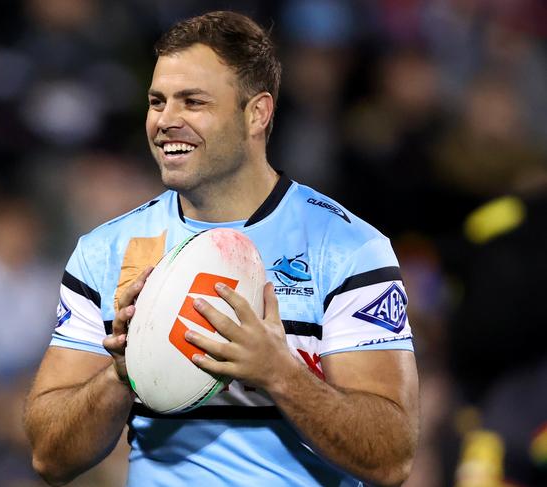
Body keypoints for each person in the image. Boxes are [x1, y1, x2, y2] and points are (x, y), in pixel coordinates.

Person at [24, 11, 419, 487]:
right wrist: (122, 375)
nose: (166, 120)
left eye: (193, 102)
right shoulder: (105, 251)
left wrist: (280, 374)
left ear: (257, 113)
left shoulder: (348, 249)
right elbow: (50, 457)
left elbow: (392, 458)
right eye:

********************

**Task details**. Every entry must be reproduced exactly, with the images left out.

**Solved exercise**.
Body keypoints for each person in the image. Boxes are [x1, y1, x2, y2] and points are (x, y), in pixel coordinates.

Person at [24, 11, 419, 487]:
right wrist: (122, 375)
nose: (166, 120)
left eye: (193, 102)
right shoulder: (105, 251)
left wrist: (280, 374)
left ear: (257, 113)
left shoulder: (348, 249)
right elbow: (50, 457)
left elbow: (392, 458)
right eye:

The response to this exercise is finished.